▸ **Supplied information**

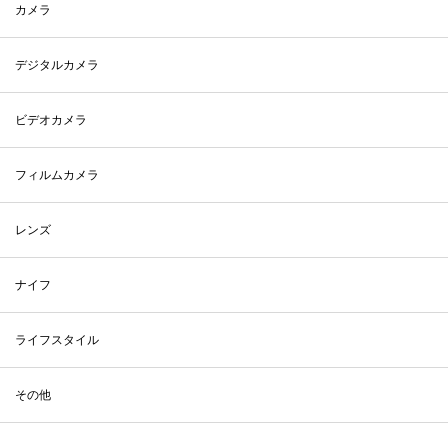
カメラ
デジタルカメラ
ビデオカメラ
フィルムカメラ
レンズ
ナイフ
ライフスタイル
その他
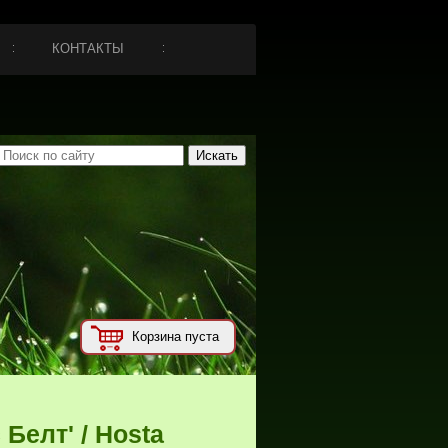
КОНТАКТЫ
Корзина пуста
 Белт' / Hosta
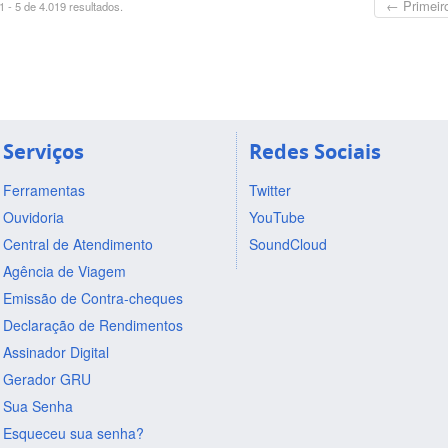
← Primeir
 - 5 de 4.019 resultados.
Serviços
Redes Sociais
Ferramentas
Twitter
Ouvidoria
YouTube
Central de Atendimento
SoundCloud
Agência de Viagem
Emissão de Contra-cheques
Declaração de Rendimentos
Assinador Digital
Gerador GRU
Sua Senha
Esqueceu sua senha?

▸ **What the task requires**
Reproduce every line of text in the material above, word for word and in order, leaving out the pictures.

▸ **Written response**
カメラ
デジタルカメラ
ビデオカメラ
フィルムカメラ
レンズ
ナイフ
ライフスタイル
その他
КОНТАКТЫ
Корзина пуста
 Белт' / Hosta
← Primeir
 - 5 de 4.019 resultados.
Serviços
Redes Sociais
Ferramentas
Twitter
Ouvidoria
YouTube
Central de Atendimento
SoundCloud
Agência de Viagem
Emissão de Contra-cheques
Declaração de Rendimentos
Assinador Digital
Gerador GRU
Sua Senha
Esqueceu sua senha?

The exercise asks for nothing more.